Casuals: when nighttime in Barcelona was a battleground
Soccer fans ran a criminal enterprise through violence and extortion
March 2006. The Pachá nightclub in Barcelona. A group of armed men burst into the club. They identify themselves as "casuals." In a matter of minutes, the dance floor is converted into a battlefield. The attackers, who are attired in the apparel of skinheads, indiscriminately beat up customers and employees with knuckle dusters and iron bars. Nobody reports them to the police. The attacks are repeated week after week until one of the casuals - the most violent element of FC Barcelona's notorious Boixos Nois group of fans - is hired as chief of security at Pachá.
Since those incidents, during a four-year period, the casuals turned Barcelona nightlife into a nightmare of violence and extortion. Ricardo Mateo, the group's charismatic leader, directed his charges with an iron fist. A faction that was born on the terraces of Camp Nou was transformed into a criminal enterprise. The public prosecutor is now seeking a jail term of 120 years for Mateo for a litany of crimes, including two counts of attempted murder. Mateo has a lengthy police record and is currently in prison on remand for the charges against him and, at the same time, is being tried for his first stint at the head of the casuals, during which the gang tortured and attacked drug dealers.
They beat customers and employees with knuckle dusters and iron bars
After the first police action against the group, the casuals concentrated on Barcelona's nocturnal world. Led by Mateo, his lieutenants and the "mini-casuals" - younger members, but equally as violent - the casuals wrought havoc upon some of the most popular clubs in the Catalan capital. For 10 months, every Sunday, they would head to Razzmatazz, armed and looking for a fight. In pure mafia style, they offered the club's owner "protection" in return for money, according to the prosecutor's report, which seeks long custodial sentences for most of the 30 people accused in the investigation.
The silence of their victims, through fear, was the casuals' greatest ally. Systematic violence was the gang's trademark. In December 2008, Mateo warned a man not to participate in an auction. When he ignored the message and turned up at the auction house with a bodyguard, the leader of the casuals and two of his henchmen pulled out knives and threatened to kill him. The businessman who specialized in auction activity received a blow to the head.

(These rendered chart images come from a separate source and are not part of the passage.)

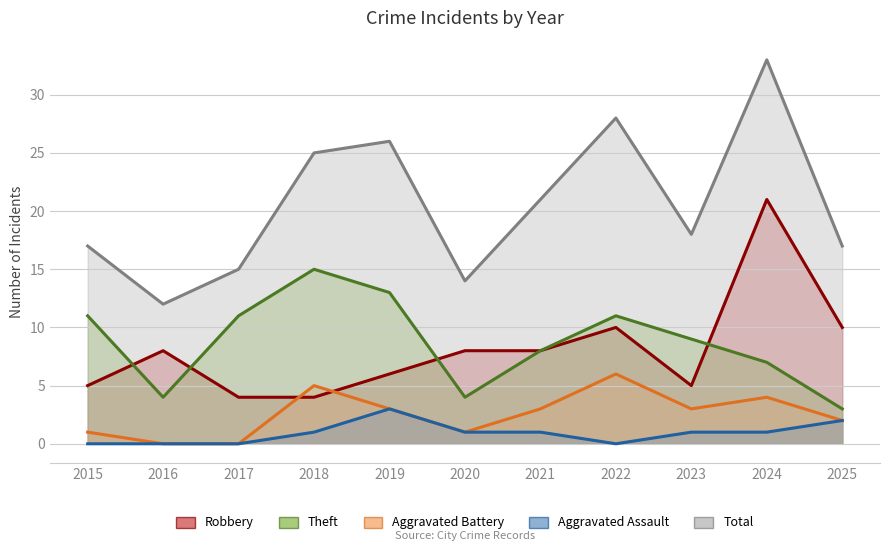

How many lines are shown in the chart?

5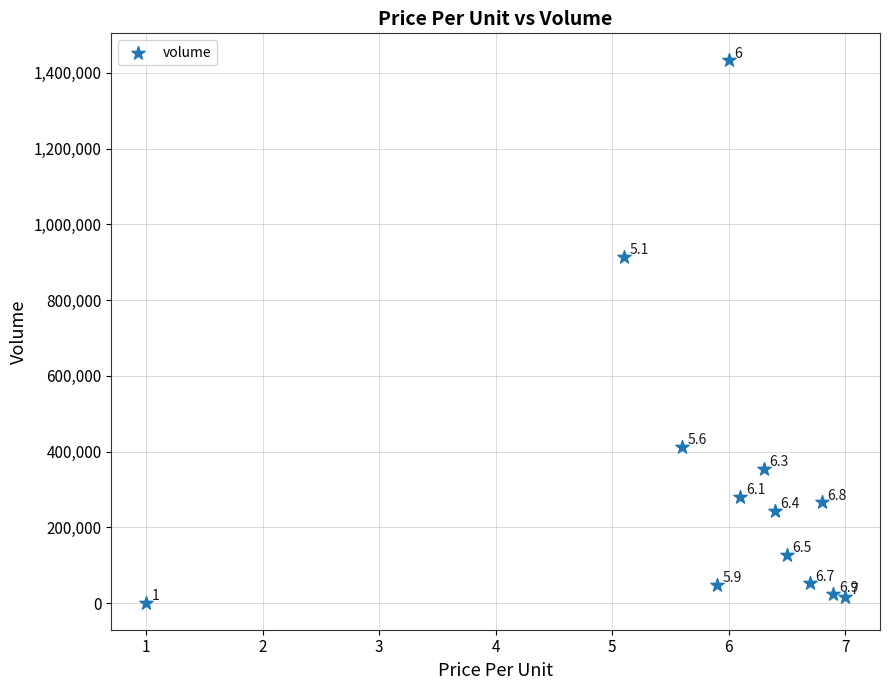

What Y value in the scatter plot is closest to 716911?

914836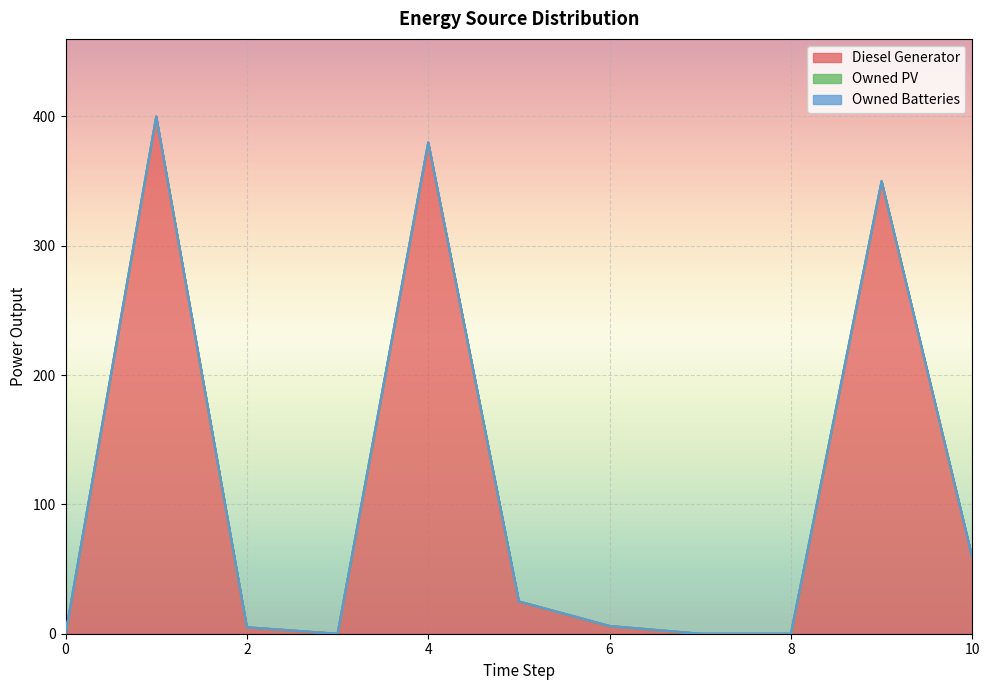

How many values in the Diesel Generator series exceed 6?

5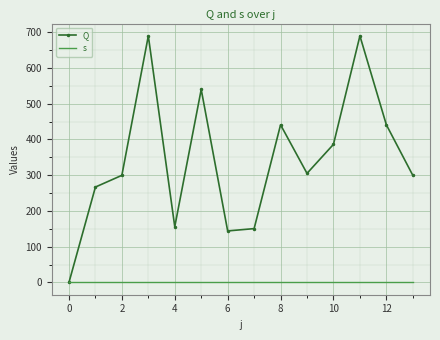

Which series has the largest total across all categories?

Q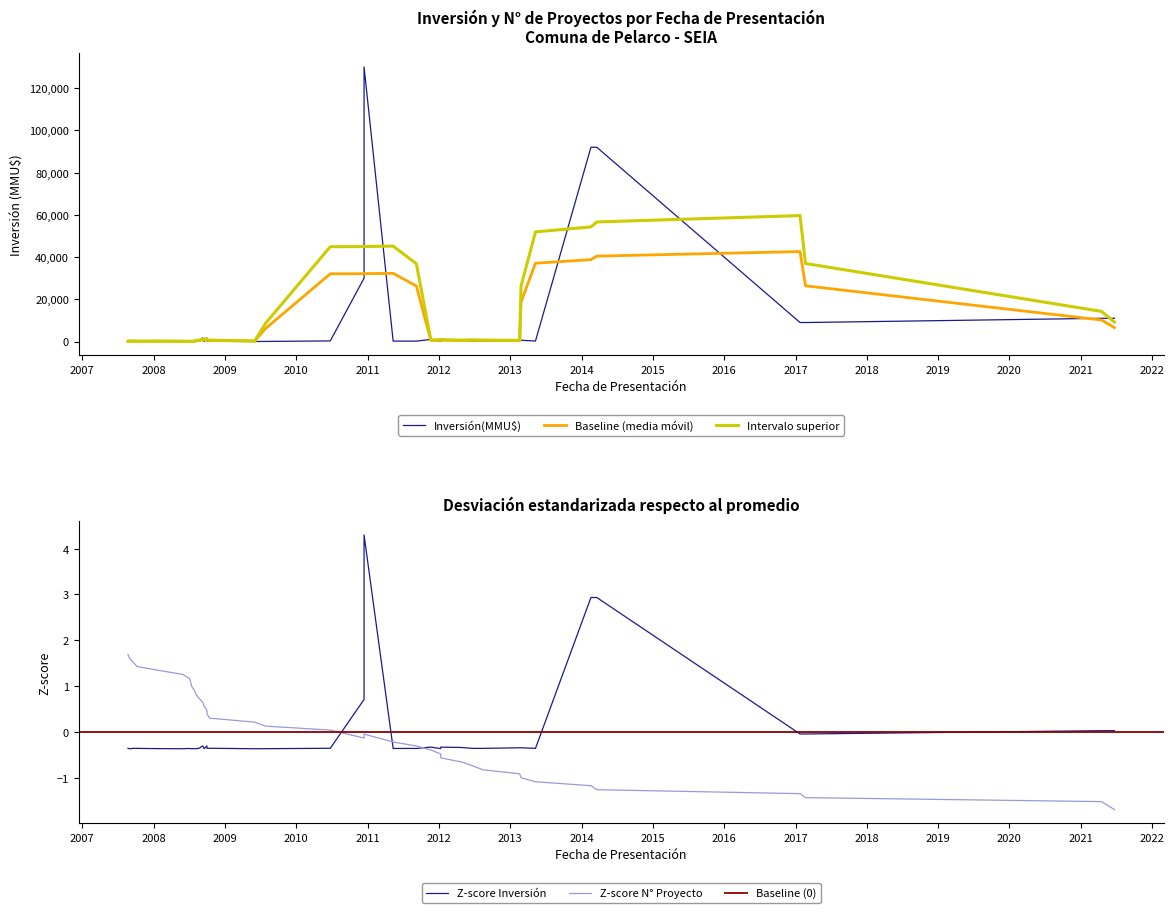

Where is the data nearest to the value 0?

14/12/2010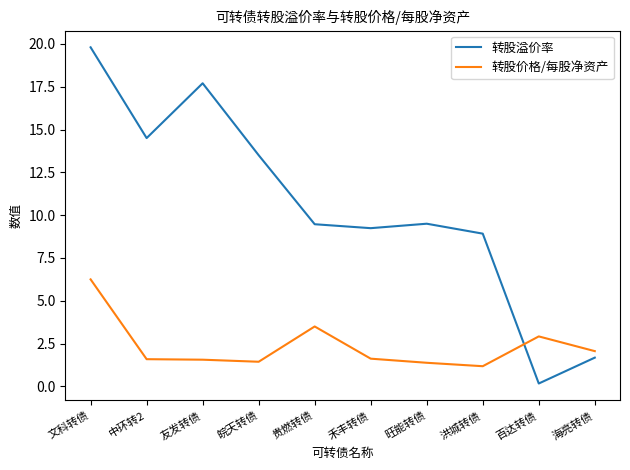

Which series ends up on top after the final intersection of 转股溢价率 and 转股价格/每股净资产?

转股价格/每股净资产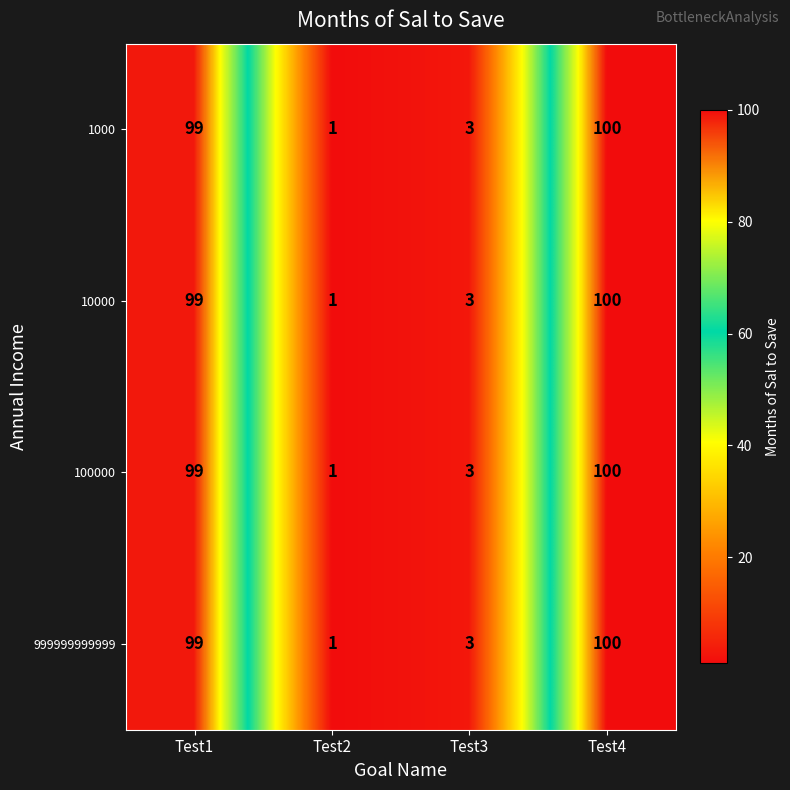

How many values in the 999999999999 series are below 99?

2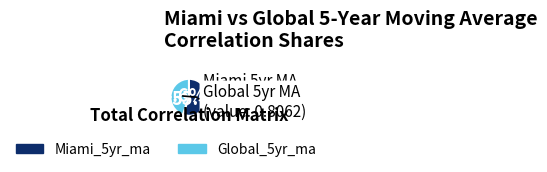

Count the number of slices in the pie.

2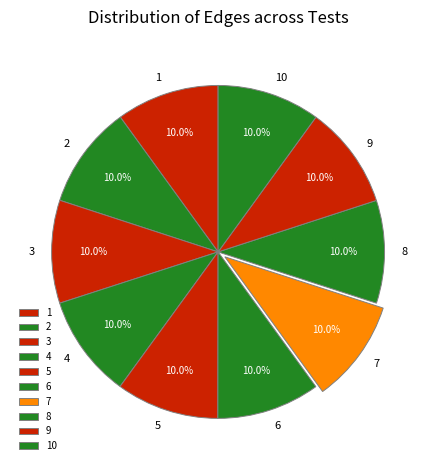

What is the total percentage of 3 and 4?

20.0%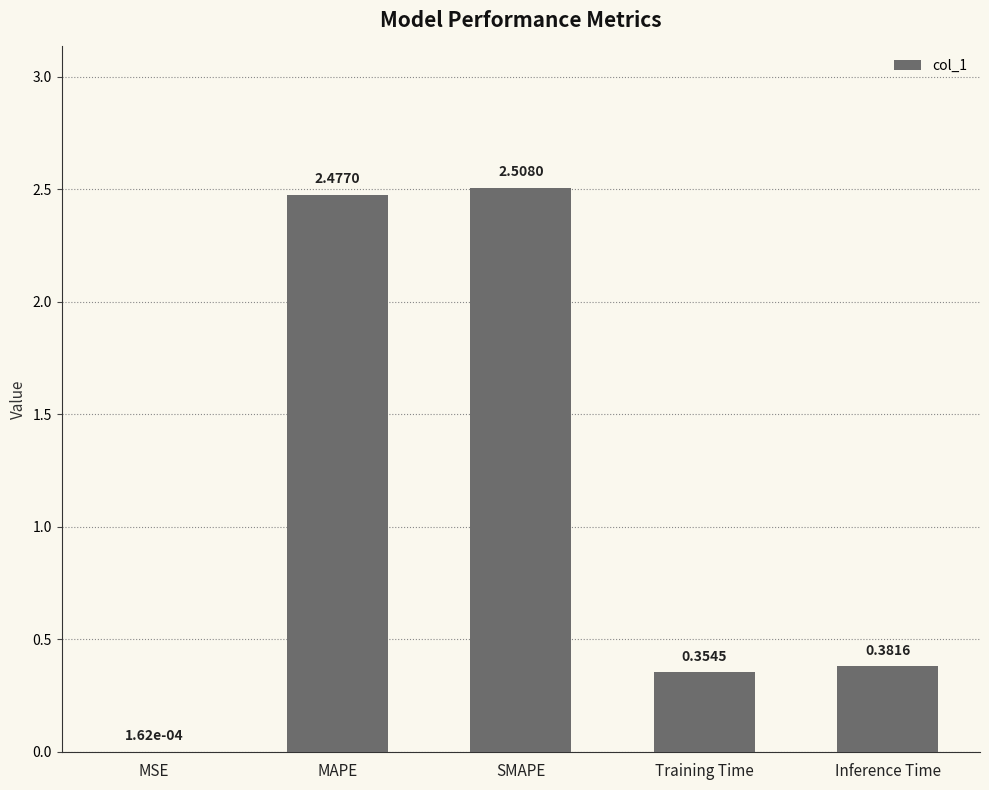

What is the change in value from MAPE to Inference Time?

-2.1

The prosecutor is seeking a jail term of 120 years for the ringleader Mateo
A year later, Mateo issued orders that the bodyguard, who worked as a caretaker at the Isla Fantasía aquatic park, was to be killed. "Come down, snitch, we're going to kill you," they told him. He was saved only by the help of his colleagues. The casuals did not want him to testify against them and according to prosecutors, the owners of the park withdrew the police complaint against the group.
Even after the arrest of the nucleus of the group in February 2010, the threats against the bodyguard continued. Mateo, who had previously issued his orders from the Virginia bar near Camp Nou, now directed the casuals from prison. The caretaker/bodyguard received a visit to remind him to keep quiet. "Your business with the casuals is for life. Any young kid who wants to make himself look good to Ricardo can come up to you at any moment, beat you up and kill you."
Your business with the casuals is for life. Any young kid can come and kill you"
More than one person bowed to the pressure. In September 2009, a group of casuals entered the Opium discotheque, provoking the customary chaos. "You don't know who I am. Let me in or you'll be killed," said David Rodríguez, a member of the group who ended up on remand for stabbing a doorman. But already the casuals were scheming with the aim of shortening his stay in Barcelona's Modelo prison. Employees at Opium agreed to retract their statements. In a taped telephone conversation Rodríguez speaks about making an agreement for their silence. "You were confused. You thought it was me, but it wasn't. It was a black man, ok? I've seen the witness statements."
The same day as the witnesses testified, Rodríguez was freed. Mateo was waiting for him in the street. The leader of the casuals fined Rodríguez - not all of the punishments meted out were physical - for putting the group at risk through the incident.
You were confused. You thought it was me, but it was a black man, ok?"
As well as beatings and extortion, the casuals earned money through selling drugs, which bought them their weapons and luxury vehicles. Mateo, 40, who is also known by the alias "Lucho," solved any problems personally when the need arose. "Don't touch the kids again or you'll have problems," he told a man who had got into an argument with the mini-casuals. So that he wouldn't forget, Mateo left a five-centimeter scar on his face.